Lake in Ontario, Canada

White Lake is a medium-sized lake of Ontario, Canada. It is located in Renfrew County, 60 km west of Ottawa, Ontario, near Calabogie to the west and Arnprior to the north. It may be accessed via Highway 417 from Ottawa or Renfrew Country Road 511 from Perth. The town of White Lake lies on the northern shore of the lake.

The northern and western shores of White Lake mark the upper limit of the Champlain Sea which flooded the Ottawa Valley at the end of the last ice age.

The lake is 16 km long with an area of 2270 hectare and a perimeter of 98 km. The lake is marked in Canada by National Resources Canada with the CGNDB Unique Identifier: FDDES.

==History==
Before European settlement the lake was known as Wa-ba-lac by the local natives. In the Johnston Royal atlas (dated 1860) the lake was shown as Wabak or White Lake. The lake name is believed to be derived from the white marl deposits covering large portions of the lake substrate. White Lake was created in 1845 when a dam on Waba Creek was constructed resulting in the water levels increasing in three previously small, interconnected waterbodies. The original White Lake Dam was built with the purpose of providing water storage for the operation of Stewart's sawmill at Waba, 4 km downstream. The dam was rebuilt in 1948 and in 1969, was purchased by the Ontario Ministry of Natural Resources and reconstructed again.
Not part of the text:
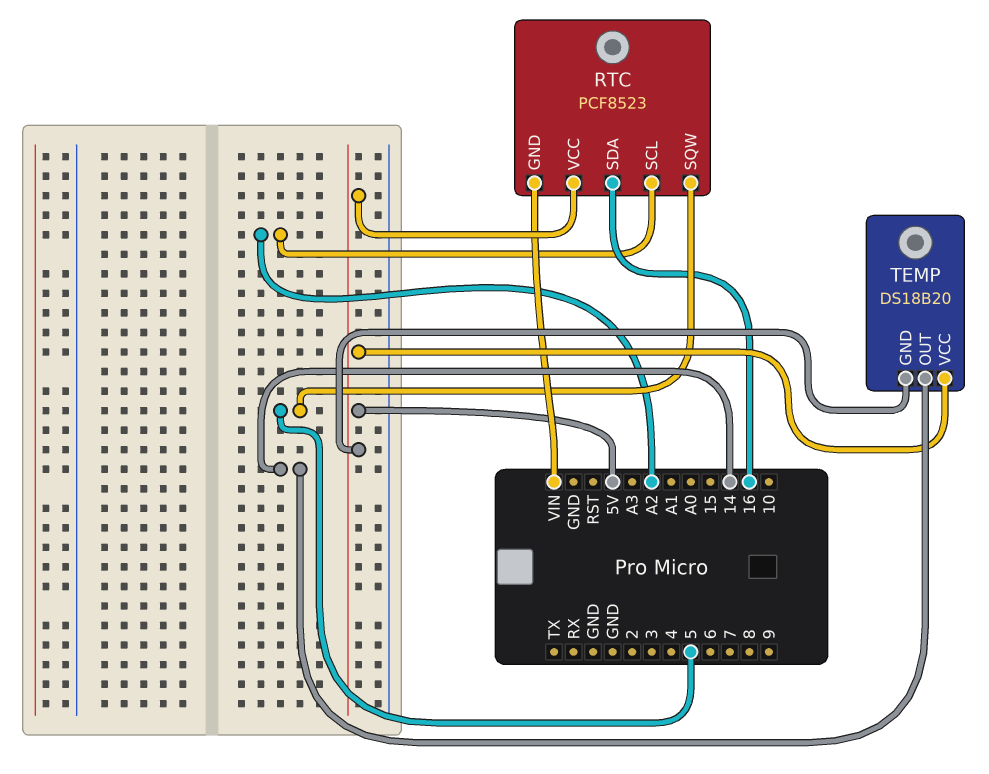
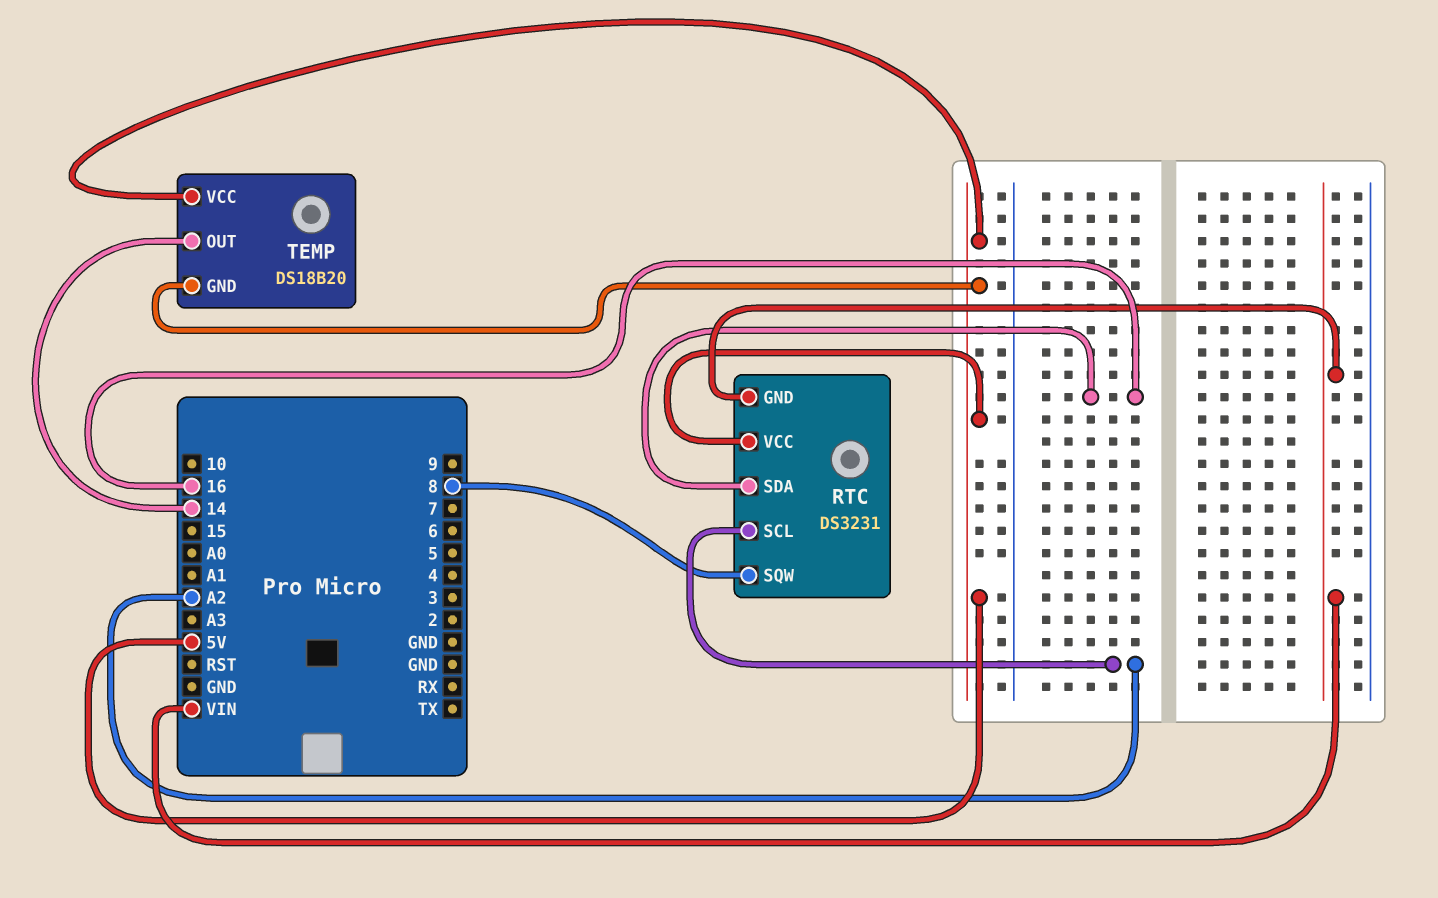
RTC: PCF8523 -> DS3231
RTC pin SQW: 5 -> 8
In the 1970s summer water levels were stabilized for the benefit of boaters and shoreline property owners. There has been concern over the presence of algal bloom which has become more prevalent as shorelines are developed and local human presence increases.

==Ecology==
Prior to 1930 White Lake supported a northern pike fishery. With intensive stocking a walleye fishery developed during the period between 1930 and the mid 1960s. Since that time, largemouth bass and northern pike have been the most sought after game fish with walleye being seen only periodically in the anglers catch. Sunfish are also commonplace in White Lake.

The lake is regionally significant for the presence of the White Lake Fen, which is a rare wetland type in Lanark County and considered to be a Provincially Significant Wetland and a Special Place.